*** Reading passage ***

Horror expert David J. Skal joined me to discuss the life and career of Lon Chaney Sr.
Lon Chaney was born to deaf mute parents and learned to communicate using sign language and pantomime. After years of working on the stage, he entered films in 1913. He developed his own make up and was hailed by critics for his powers of transformation. In the 1920s people used to say "Don't step on that spider, it might be Lon Chaney." Some of his most famous films include "The Penalty", "The Hunchback of Notre Dame", "The Phantom of the Opera", "He Who Gets Slapped" and "The Unknown". You can read his full bio at Chaney Entertainment, which is run by his family.
This recipe is from the Photoplay Cookbook of 1927 issued by Photoplay Magazine.
2 large potatoes
3 cups flour
3 teaspoons baking powder
1/2 teaspoon salt
1/4 cup lard
1 cup milk
Boil and mash potatoes. Sift flour, salt and baking powder together. Add potatoes and cream in the lard. Mix to a light dough with egg and milk. Roll out rather thin and bake in hot oven until brown. Serve hot. (*There were no further directions about the oven temperature or baking time, so we baked these at 400 degrees and checked on them frequently.)
Once again Hollywood horror expert David J. Skal agreed to be my special guest. He has written so many outstanding books including "Fright Favorites: 31 Movies to Haunt Your Halloween and Beyond", "The Monster Show" and "Hollywood Gothic". You can find out more about his extensive body of work on his official website. His books are a really a must for any film lover's personal collection. I recommend taking a look at his official website to find out more.
Danny Miller is a journalist, editor and film history expert. He also co-authored the book "About Face: The Life and Times of Dottie Ponedel: Make-up Artist to the Stars" with Meredith Ponedel. He's been very generous about letting me invade his 1909 Craftsman home to shoot this episode!

*** End of Reading passage ***
*** Stored data ***

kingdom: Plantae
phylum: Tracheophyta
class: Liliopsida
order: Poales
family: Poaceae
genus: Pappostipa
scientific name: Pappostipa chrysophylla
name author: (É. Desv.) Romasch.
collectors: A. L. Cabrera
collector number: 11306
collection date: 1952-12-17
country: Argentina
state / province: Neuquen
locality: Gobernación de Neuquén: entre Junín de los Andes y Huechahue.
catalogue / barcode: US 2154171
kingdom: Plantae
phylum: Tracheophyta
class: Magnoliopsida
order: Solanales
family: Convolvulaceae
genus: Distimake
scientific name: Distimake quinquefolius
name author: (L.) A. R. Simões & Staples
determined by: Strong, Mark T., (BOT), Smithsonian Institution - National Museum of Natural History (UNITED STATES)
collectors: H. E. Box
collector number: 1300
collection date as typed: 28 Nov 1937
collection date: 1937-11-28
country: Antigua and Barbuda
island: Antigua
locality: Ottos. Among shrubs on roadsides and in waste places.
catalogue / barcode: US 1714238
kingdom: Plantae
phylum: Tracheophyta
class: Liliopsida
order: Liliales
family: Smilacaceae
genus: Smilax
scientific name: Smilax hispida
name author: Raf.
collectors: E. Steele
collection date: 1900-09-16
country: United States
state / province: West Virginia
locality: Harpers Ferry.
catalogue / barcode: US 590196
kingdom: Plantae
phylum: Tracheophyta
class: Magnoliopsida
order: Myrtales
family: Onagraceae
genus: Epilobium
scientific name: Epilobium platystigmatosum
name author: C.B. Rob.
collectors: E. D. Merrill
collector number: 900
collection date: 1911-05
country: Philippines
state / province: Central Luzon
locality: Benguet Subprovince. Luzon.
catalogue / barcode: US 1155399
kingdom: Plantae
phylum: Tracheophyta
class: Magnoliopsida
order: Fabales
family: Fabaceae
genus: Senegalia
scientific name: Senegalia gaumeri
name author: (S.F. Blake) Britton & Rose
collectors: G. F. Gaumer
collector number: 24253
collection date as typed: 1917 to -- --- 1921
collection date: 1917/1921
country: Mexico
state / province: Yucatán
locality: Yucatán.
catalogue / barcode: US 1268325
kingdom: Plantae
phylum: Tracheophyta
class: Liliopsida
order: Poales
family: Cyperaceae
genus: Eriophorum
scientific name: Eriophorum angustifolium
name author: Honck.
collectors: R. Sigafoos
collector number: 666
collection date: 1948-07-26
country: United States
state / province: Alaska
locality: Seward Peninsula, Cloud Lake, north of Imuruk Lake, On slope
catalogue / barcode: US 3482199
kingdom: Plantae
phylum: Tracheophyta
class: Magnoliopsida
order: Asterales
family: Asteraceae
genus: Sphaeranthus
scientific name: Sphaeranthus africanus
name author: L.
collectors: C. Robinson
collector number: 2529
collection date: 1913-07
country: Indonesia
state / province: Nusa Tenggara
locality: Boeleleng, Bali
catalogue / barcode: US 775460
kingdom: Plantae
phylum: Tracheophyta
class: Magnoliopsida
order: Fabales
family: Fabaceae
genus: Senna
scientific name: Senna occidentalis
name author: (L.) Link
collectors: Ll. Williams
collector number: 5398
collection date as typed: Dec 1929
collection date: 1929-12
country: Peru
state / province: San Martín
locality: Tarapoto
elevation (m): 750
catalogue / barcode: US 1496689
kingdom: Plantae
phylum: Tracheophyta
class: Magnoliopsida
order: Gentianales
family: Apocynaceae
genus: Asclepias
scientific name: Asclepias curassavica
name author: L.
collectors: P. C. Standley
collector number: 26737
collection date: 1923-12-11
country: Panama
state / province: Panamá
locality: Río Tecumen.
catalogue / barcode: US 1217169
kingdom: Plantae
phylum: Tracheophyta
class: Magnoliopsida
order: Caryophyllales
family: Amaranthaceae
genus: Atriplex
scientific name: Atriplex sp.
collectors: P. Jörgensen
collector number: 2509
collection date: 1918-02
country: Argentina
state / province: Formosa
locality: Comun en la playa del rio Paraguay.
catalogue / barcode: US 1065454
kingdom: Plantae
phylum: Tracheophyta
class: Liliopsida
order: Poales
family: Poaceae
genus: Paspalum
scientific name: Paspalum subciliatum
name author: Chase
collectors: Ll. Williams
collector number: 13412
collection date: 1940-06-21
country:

*** End of Stored data ***

### Required action 1
List every film title that the Lon Chaney page names among his most famous films.
### Required action 2
Revise the Lon Chaney page starting with "This recipe is" and going on through "on them frequently.)", replacing "lard" with "butter" throughout.

### Exercise solution 1
"The Penalty"
"The Hunchback of Notre Dame"
"The Phantom of the Opera"
"He Who Gets Slapped"
"The Unknown"

### Exercise solution 2
This recipe is from the Photoplay Cookbook of 1927 issued by Photoplay Magazine.
2 large potatoes
3 cups flour
3 teaspoons baking powder
1/2 teaspoon salt
1/4 cup butter
1 cup milk
Boil and mash potatoes. Sift flour, salt and baking powder together. Add potatoes and cream in the butter. Mix to a light dough with egg and milk. Roll out rather thin and bake in hot oven until brown. Serve hot. (*There were no further directions about the oven temperature or baking time, so we baked these at 400 degrees and checked on them frequently.)